Saturday, May 22, 2004

The usual lies and worse
Everyday we get a new proof that our “leaders” are serial liars and probably wouldn’t know the truth if they stepped in it. The revelations are becoming so routine that those of us who try to pay attention and care run the risk of outrage burnout. The rest of the great unwashed are so accustomed the conservative relativist message of “they all do it” that they do not notice when corruption and outrageous behavior rise above the background noise.
Presented last fall with a detailed catalog of abuses at Abu Ghraib prison, the American military responded on Dec. 24 with a confidential letter asserting that many Iraqi prisoners were not entitled to the full protections of the Geneva Conventions.

The letter, drafted by military lawyers and signed by Brig. Gen. Janis Karpinski, emphasized the "military necessity" of isolating some inmates at the prison for interrogation because of their "significant intelligence value," and said that prisoners held as security risks could legally be treated differently from prisoners of war or ordinary criminals.

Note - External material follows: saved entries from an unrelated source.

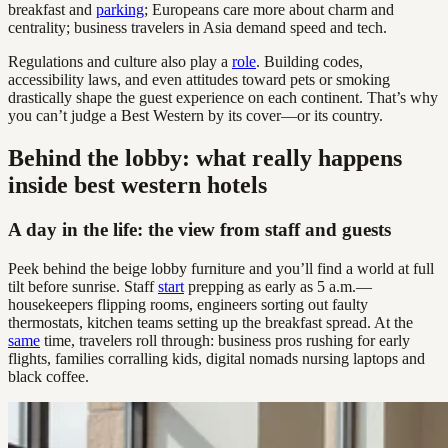
breakfast and
parking
; Europeans care more about charm and
centrality; business travelers in Asia demand speed and tech.
Regulations and culture also play a
role
. Building codes,
accessibility laws, and even attitudes toward pets or smoking
drastically shape the guest experience on each continent. That’s why
you can’t judge a Best Western by its cover—or its country.
Behind the lobby: what really happens
inside best western hotels
A day in the life: the view from staff and guests
Peek behind the beige lobby furniture and you’ll find a world at full
tilt before sunrise. Staff
start
prepping as early as 5 a.m.—
housekeepers flipping rooms, engineers sorting out faulty
thermostats, kitchen teams setting up the breakfast spread. At the
same
time, travelers roll through: business pros rushing for early
flights, families corralling kids, digital nomads nursing laptops and
black coffee.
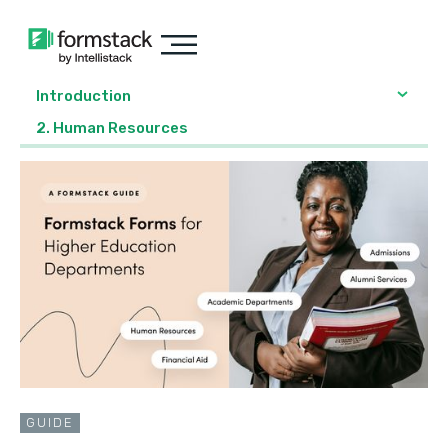
Introduction
2. Human Resources
GUIDE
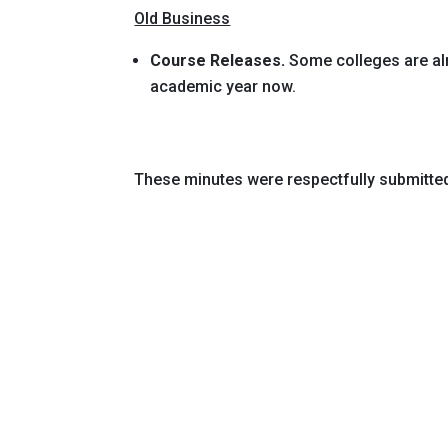
Old Business
Course Releases.
Some colleges are alr
academic year now.
These minutes were respectfully submitte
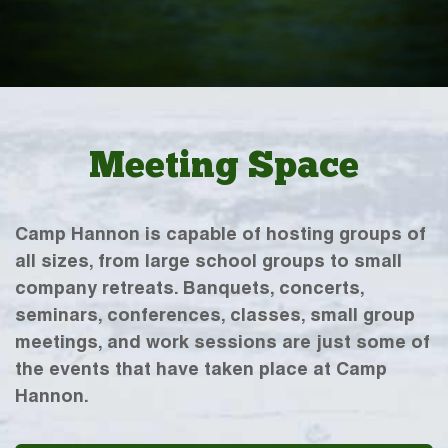
Meeting Space
Camp Hannon is capable of hosting groups of
all sizes, from large school groups to small
company retreats. Banquets, concerts,
seminars, conferences, classes, small group
meetings, and work sessions are just some of
the events that have taken place at Camp
Hannon.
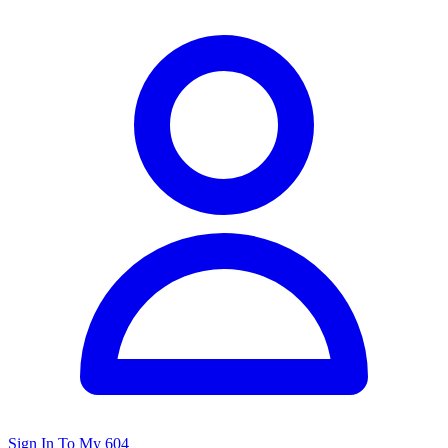
Sign In To My 604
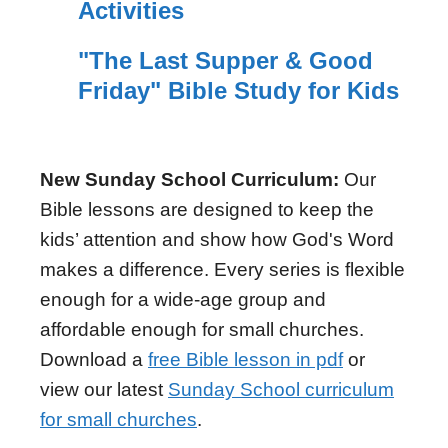
Activities
"The Last Supper & Good
Friday" Bible Study for Kids
New Sunday School Curriculum:
Our
Bible lessons are designed to keep the
kids’ attention and show how God's Word
makes a difference. Every series is flexible
enough for a wide-age group and
affordable enough for small churches.
Download a
free Bible lesson in pdf
or
view our latest
Sunday School curriculum
for small churches
.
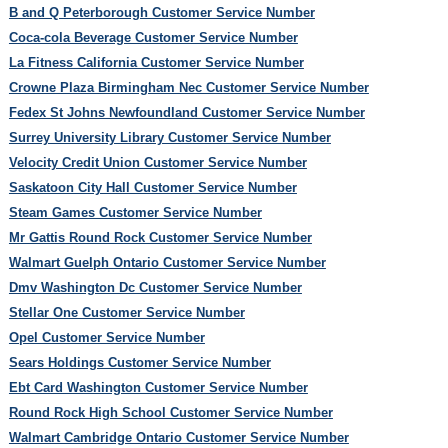
B and Q Peterborough Customer Service Number
Coca-cola Beverage Customer Service Number
La Fitness California Customer Service Number
Crowne Plaza Birmingham Nec Customer Service Number
Fedex St Johns Newfoundland Customer Service Number
Surrey University Library Customer Service Number
Velocity Credit Union Customer Service Number
Saskatoon City Hall Customer Service Number
Steam Games Customer Service Number
Mr Gattis Round Rock Customer Service Number
Walmart Guelph Ontario Customer Service Number
Dmv Washington Dc Customer Service Number
Stellar One Customer Service Number
Opel Customer Service Number
Sears Holdings Customer Service Number
Ebt Card Washington Customer Service Number
Round Rock High School Customer Service Number
Walmart Cambridge Ontario Customer Service Number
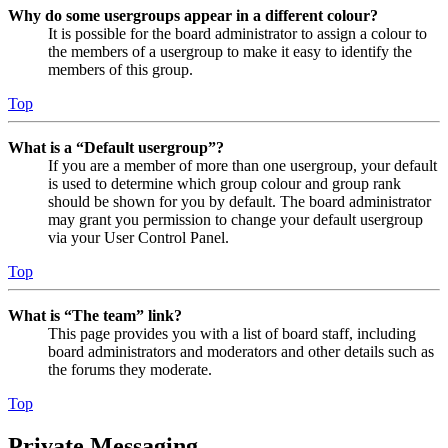
Why do some usergroups appear in a different colour?
It is possible for the board administrator to assign a colour to
the members of a usergroup to make it easy to identify the
members of this group.
Top
What is a “Default usergroup”?
If you are a member of more than one usergroup, your default
is used to determine which group colour and group rank
should be shown for you by default. The board administrator
may grant you permission to change your default usergroup
via your User Control Panel.
Top
What is “The team” link?
This page provides you with a list of board staff, including
board administrators and moderators and other details such as
the forums they moderate.
Top
Private Messaging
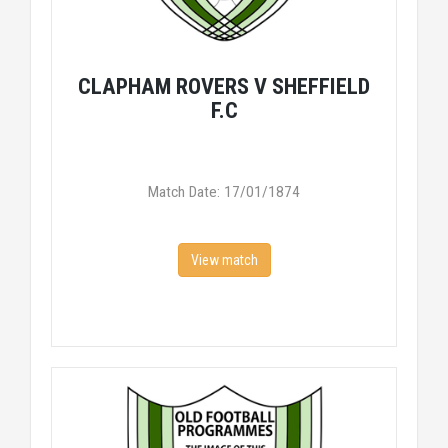
CLAPHAM ROVERS V SHEFFIELD
F.C
Match Date: 17/01/1874
View match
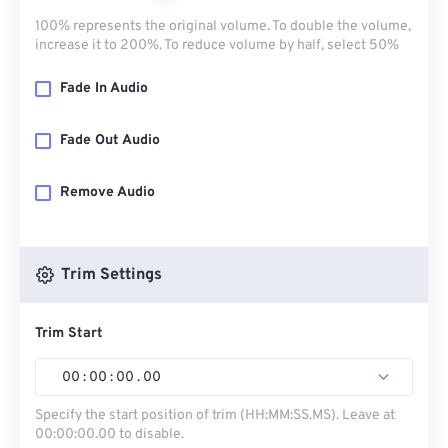
100% represents the original volume. To double the volume,
increase it to 200%. To reduce volume by half, select 50%
Fade In Audio
Fade Out Audio
Remove Audio
Trim Settings
Trim Start
00
:
00
:
00
.
00
Specify the start position of trim (HH:MM:SS.MS). Leave at
00:00:00.00 to disable.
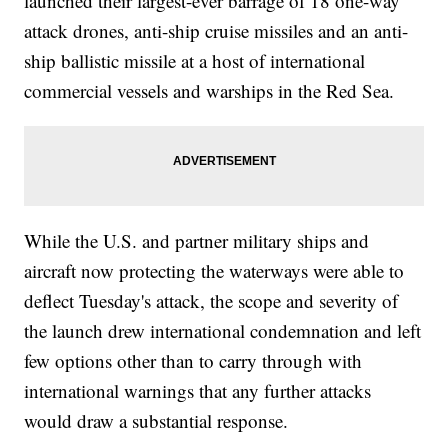
launched their largest-ever barrage of 18 one-way
attack drones, anti-ship cruise missiles and an anti-
ship ballistic missile at a host of international
commercial vessels and warships in the Red Sea.
While the U.S. and partner military ships and
aircraft now protecting the waterways were able to
deflect Tuesday's attack, the scope and severity of
the launch drew international condemnation and left
few options other than to carry through with
international warnings that any further attacks
would draw a substantial response.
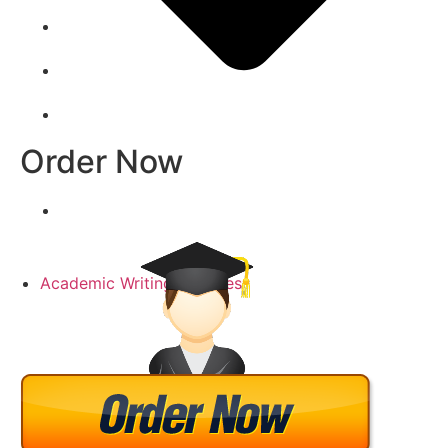
Order Now
Academic Writing Samples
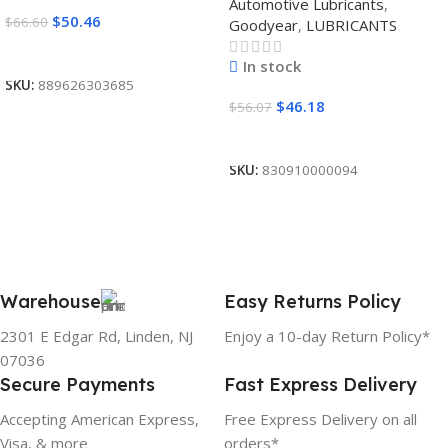
Automotive Lubricants
,
$
50.46
$
66.60
Goodyear
,
LUBRICANTS
Read More
In stock
SKU:
889626303685
$
46.18
$
56.07
Add To Cart
SKU:
830910000094
Warehouse
Easy Returns Policy
2301 E Edgar Rd, Linden, NJ
Enjoy a 10-day Return Policy*
07036
Secure Payments
Fast Express Delivery
Accepting American Express,
Free Express Delivery on all
Visa, & more
orders*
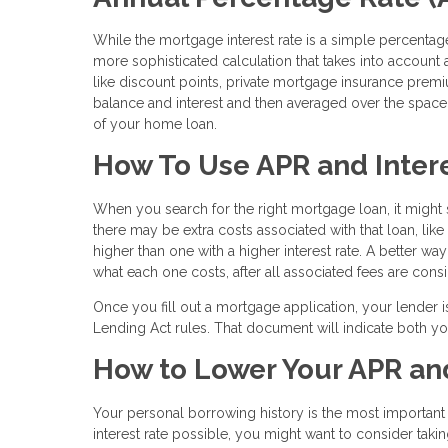
While the mortgage interest rate is a simple percentage
more sophisticated calculation that takes into account al
like discount points, private mortgage insurance prem
balance and interest and then averaged over the space o
of your home loan.
How To Use APR and Intere
When you search for the right mortgage loan, it might s
there may be extra costs associated with that loan, lik
higher than one with a higher interest rate. A better wa
what each one costs, after all associated fees are cons
Once you fill out a mortgage application, your lender i
Lending Act rules. That document will indicate both yo
How to Lower Your APR and
Your personal borrowing history is the most important fa
interest rate possible, you might want to consider takin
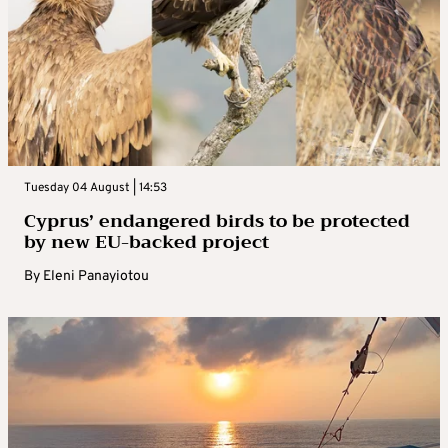
Tuesday 04 August | 14:53
Cyprus’ endangered birds to be protected
by new EU-backed project
By
Eleni Panayiotou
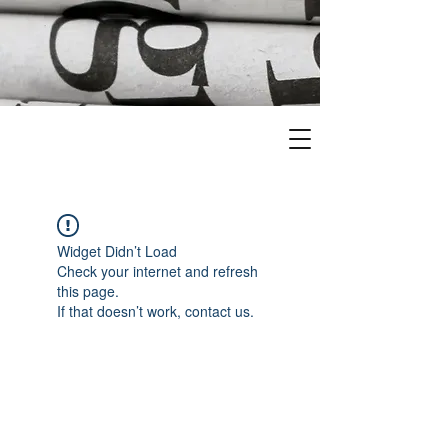
Widget Didn’t Load
Check your internet and refresh
this page.
If that doesn’t work, contact us.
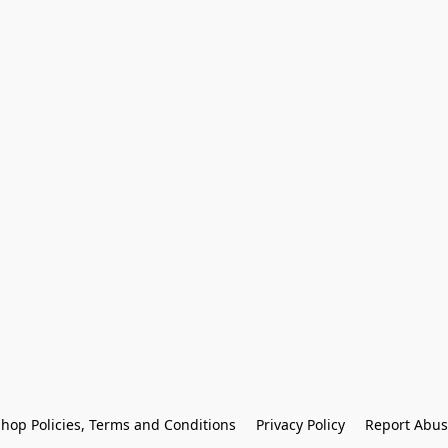
hop Policies, Terms and Conditions
Privacy Policy
Report Abus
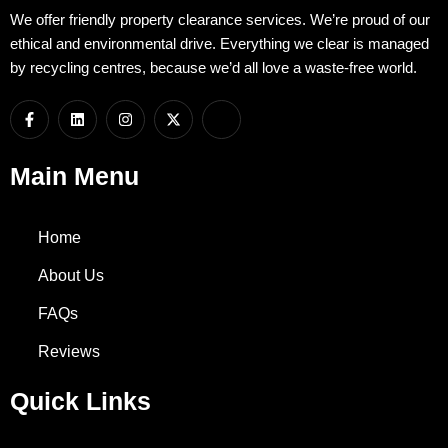
We offer friendly property clearance services. We’re proud of our
ethical and environmental drive. Everything we clear is managed
by recycling centres, because we’d all love a waste-free world.
F
L
I
X
I
a
i
n
-
c
c
n
s
t
o
e
k
t
w
n
b
e
a
i
-
Main Menu
o
d
g
t
w
o
i
r
t
h
k
n
a
e
a
-
m
r
t
Home
f
s
a
p
About Us
p
-
FAQs
1
Reviews
Quick Links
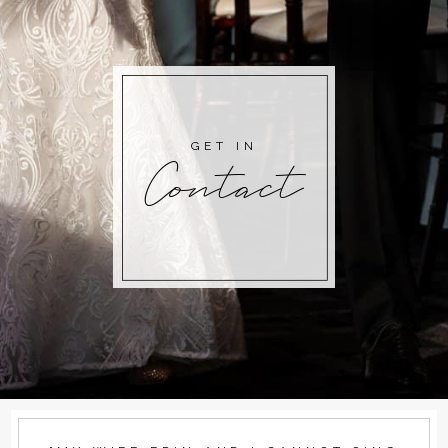
GET IN
Contact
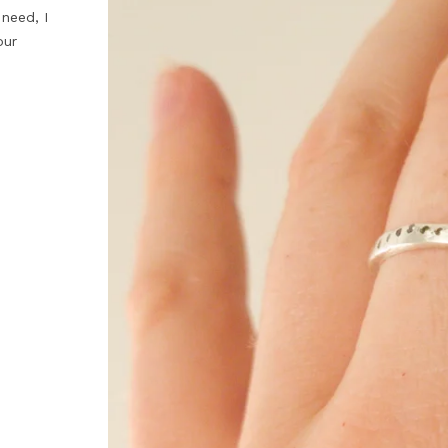
 need, I
our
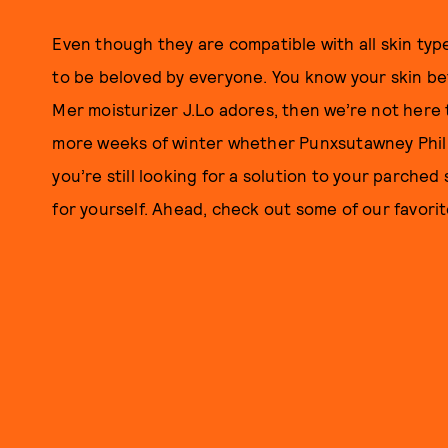
Even though they are compatible with all skin typ
to be beloved by everyone. You know your skin bett
Mer moisturizer J.Lo adores, then we’re not here t
more weeks of winter whether Punxsutawney Phil se
you’re still looking for a solution to your parched 
for yourself. Ahead, check out some of our favorit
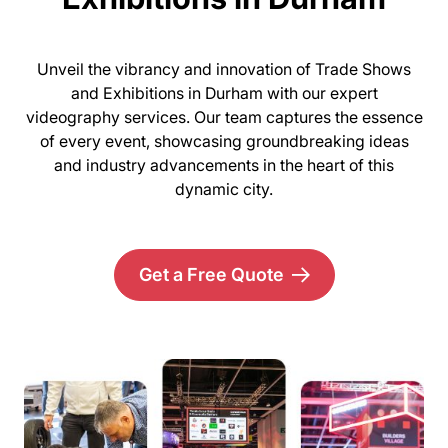
Unveil the vibrancy and innovation of Trade Shows
and Exhibitions in Durham with our expert
videography services. Our team captures the essence
of every event, showcasing groundbreaking ideas
and industry advancements in the heart of this
dynamic city.
Get a Free Quote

The idea that the administration can, by executive diktat, declare new categories of people that are exempt form any rights or protections is surely the most corrosive legacy of this extraordinarily corrosive administration. Most of the Patriot Act abuses are, at their heart, the usual sort of wartime undermining of rights by scared people willing to trade liberty for security. This argument is something new. This argument will produce a legacy that we will have to deal with for decades unless the Supreme Court unambiguously squashes it. And what are the odds of this court doing that?